(RECORDED DATA begins)

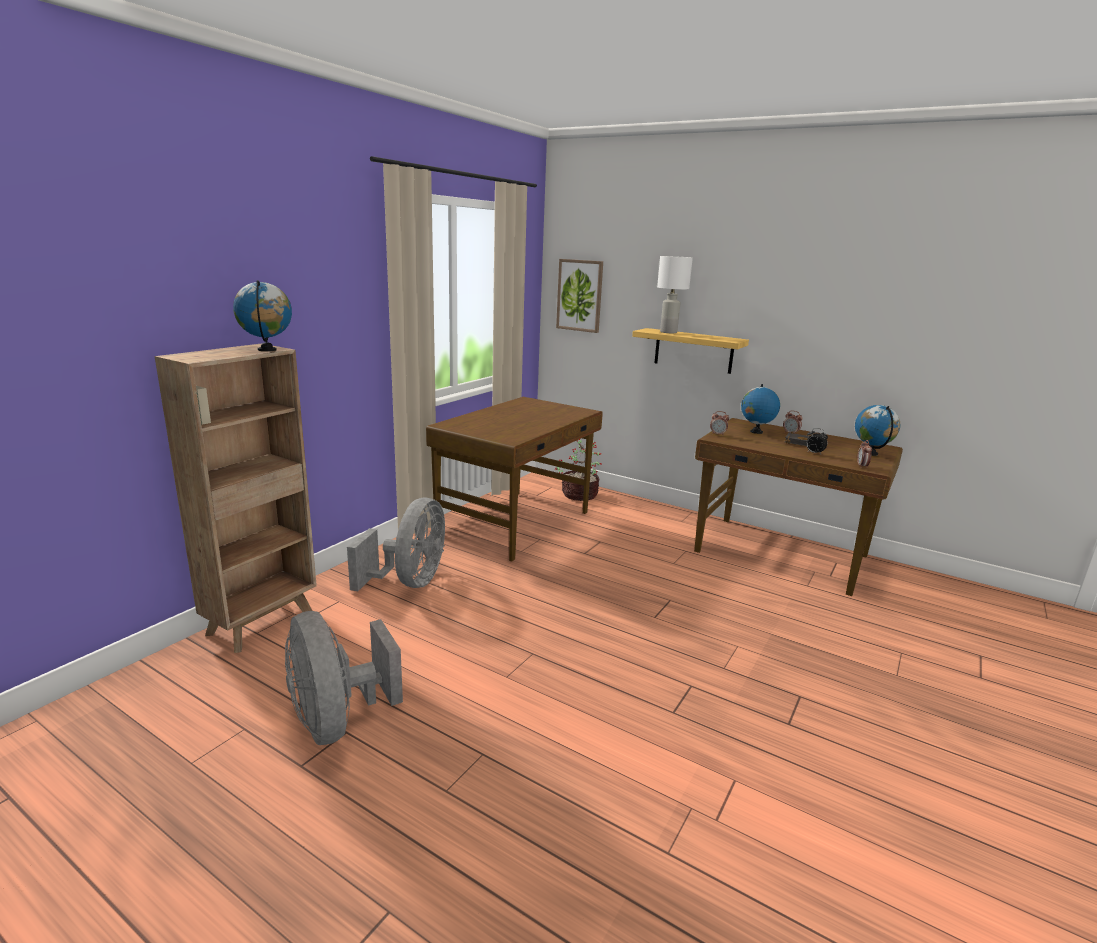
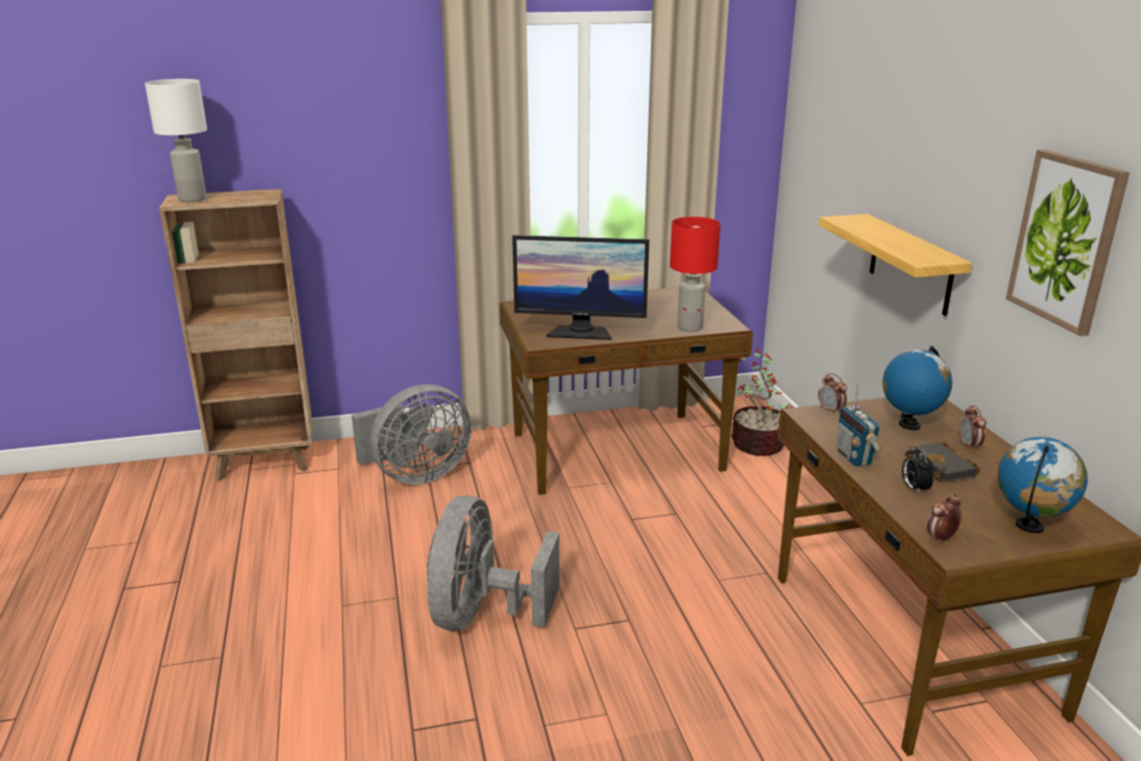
camera: 45 degrees right, 5 degrees up
globe [233,280,292,351] -> none
grey fan [285,611,403,745] -> grey fan moved to [426,495,559,631]
picture [556,259,603,333] -> picture moved to [1006,150,1130,336]
white table lamp [657,256,693,333] -> white table lamp moved to [145,79,207,202]
none -> monitor [512,235,649,340]
none -> red table lamp [670,217,720,332]
none -> radio [837,383,882,467]

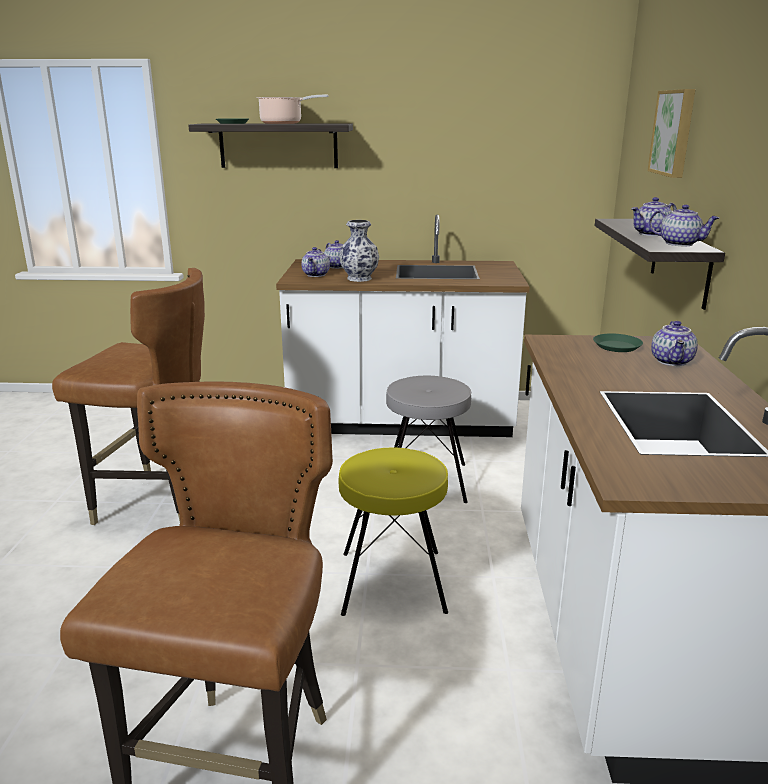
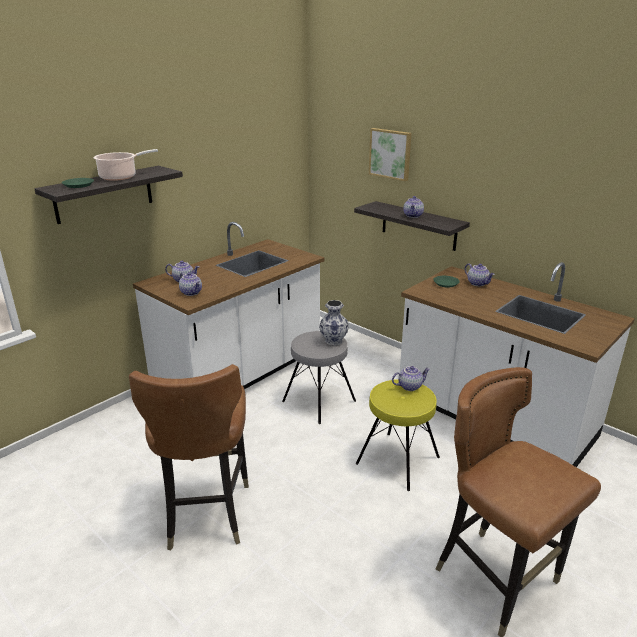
camera: 50 degrees left, 5 degrees up
brown chair [52,268,205,525] -> brown chair turned 120 degrees clockwise [129,364,249,551]
vase [339,220,379,282] -> vase moved to [319,300,349,346]
teapot [649,205,719,246] -> teapot moved to [392,366,430,391]

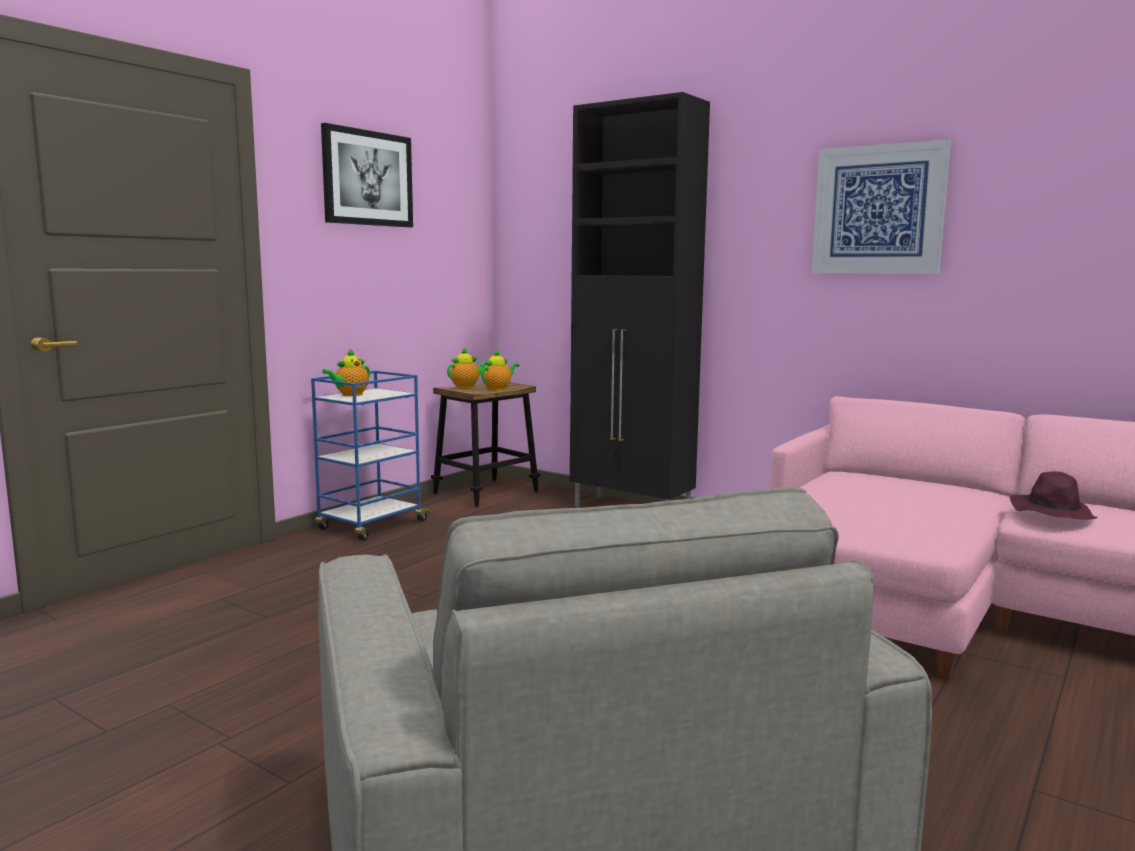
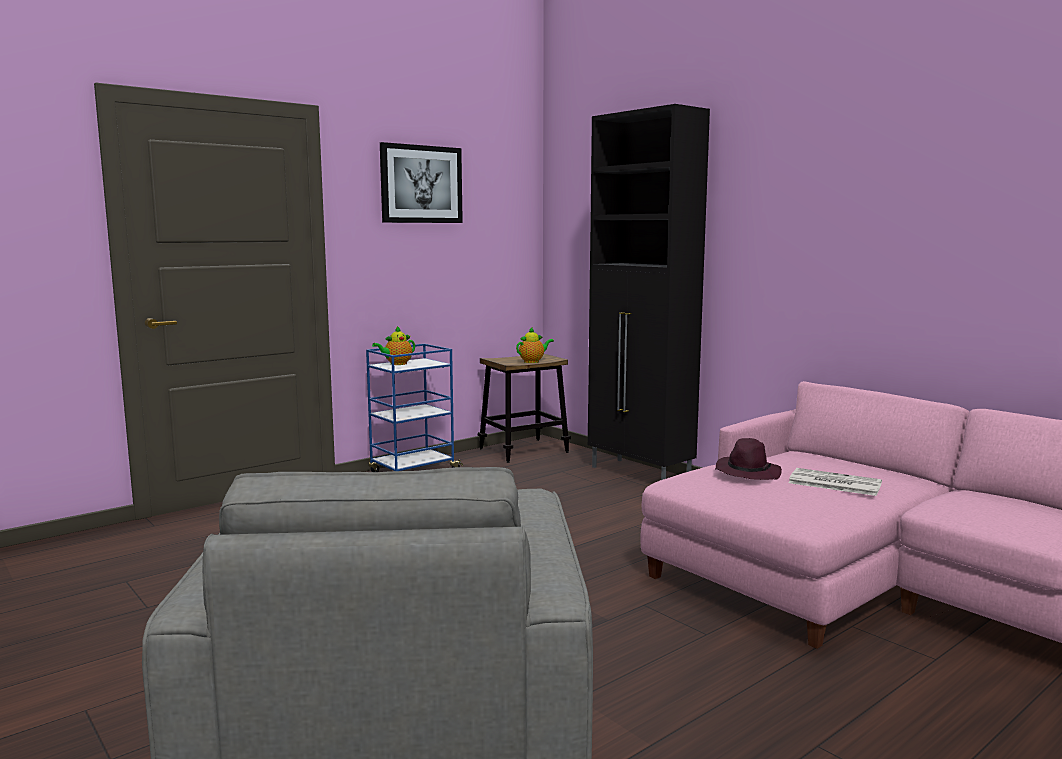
camera: 15 degrees right, 0 degrees up
teapot [447,348,486,388] -> none
picture [812,140,951,274] -> none
purple hat [1010,471,1097,520] -> purple hat moved to [715,438,782,480]
none -> newspaper [788,468,882,496]

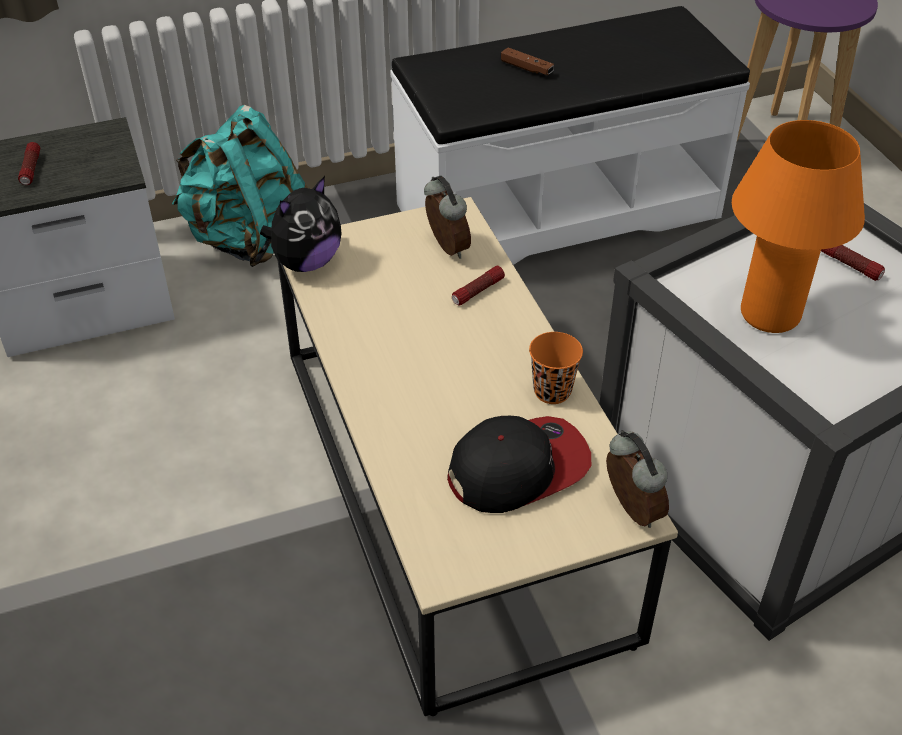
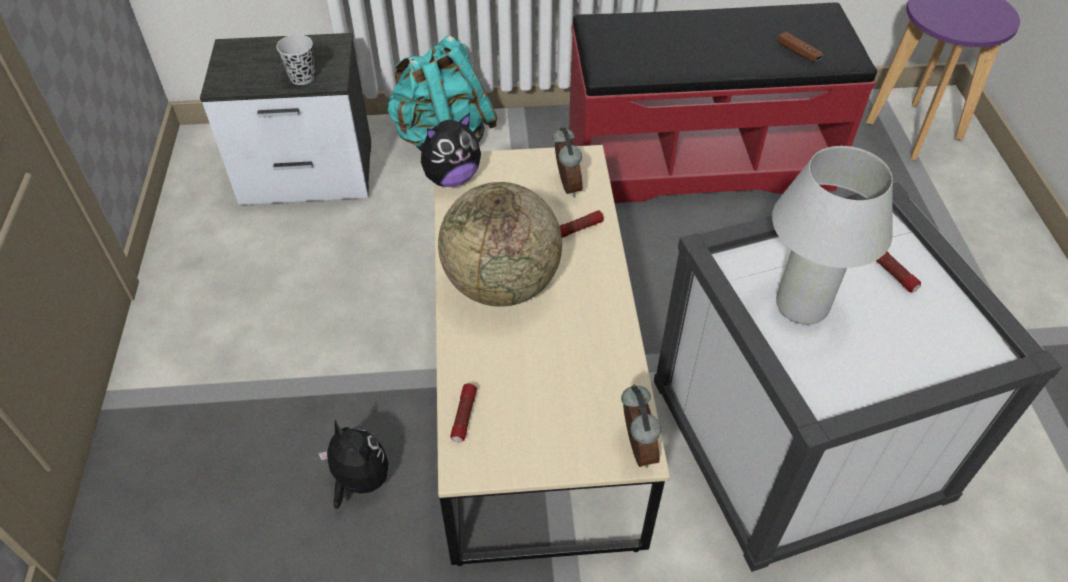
camera: 15 degrees right, 5 degrees up
flashlight [18,142,40,185] -> flashlight moved to [450,384,477,442]
white bench [390,6,750,265] -> red bench [569,3,877,203]
cap [447,416,591,513] -> none
brown game controller [501,47,554,75] -> brown game controller moved to [778,32,823,62]
orange cup [529,332,583,404] -> none
orange table lamp [732,120,865,333] -> white table lamp [772,146,893,325]
none -> black cup [276,34,315,85]
none -> plush toy [318,419,389,509]
none -> globe [438,182,562,307]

(RECORDED DATA ends)

▶ EXERCISE DESCRIPTION: Leaving all pictures aside, print exactly the lines from the one that contains "camera: 15 degrees right, 0 degrees up" through the last line of the data above, inclusive.

▶ RESPONSE TO THIS TASK:
camera: 15 degrees right, 0 degrees up
teapot [447,348,486,388] -> none
picture [812,140,951,274] -> none
purple hat [1010,471,1097,520] -> purple hat moved to [715,438,782,480]
none -> newspaper [788,468,882,496]

camera: 15 degrees right, 5 degrees up
flashlight [18,142,40,185] -> flashlight moved to [450,384,477,442]
white bench [390,6,750,265] -> red bench [569,3,877,203]
cap [447,416,591,513] -> none
brown game controller [501,47,554,75] -> brown game controller moved to [778,32,823,62]
orange cup [529,332,583,404] -> none
orange table lamp [732,120,865,333] -> white table lamp [772,146,893,325]
none -> black cup [276,34,315,85]
none -> plush toy [318,419,389,509]
none -> globe [438,182,562,307]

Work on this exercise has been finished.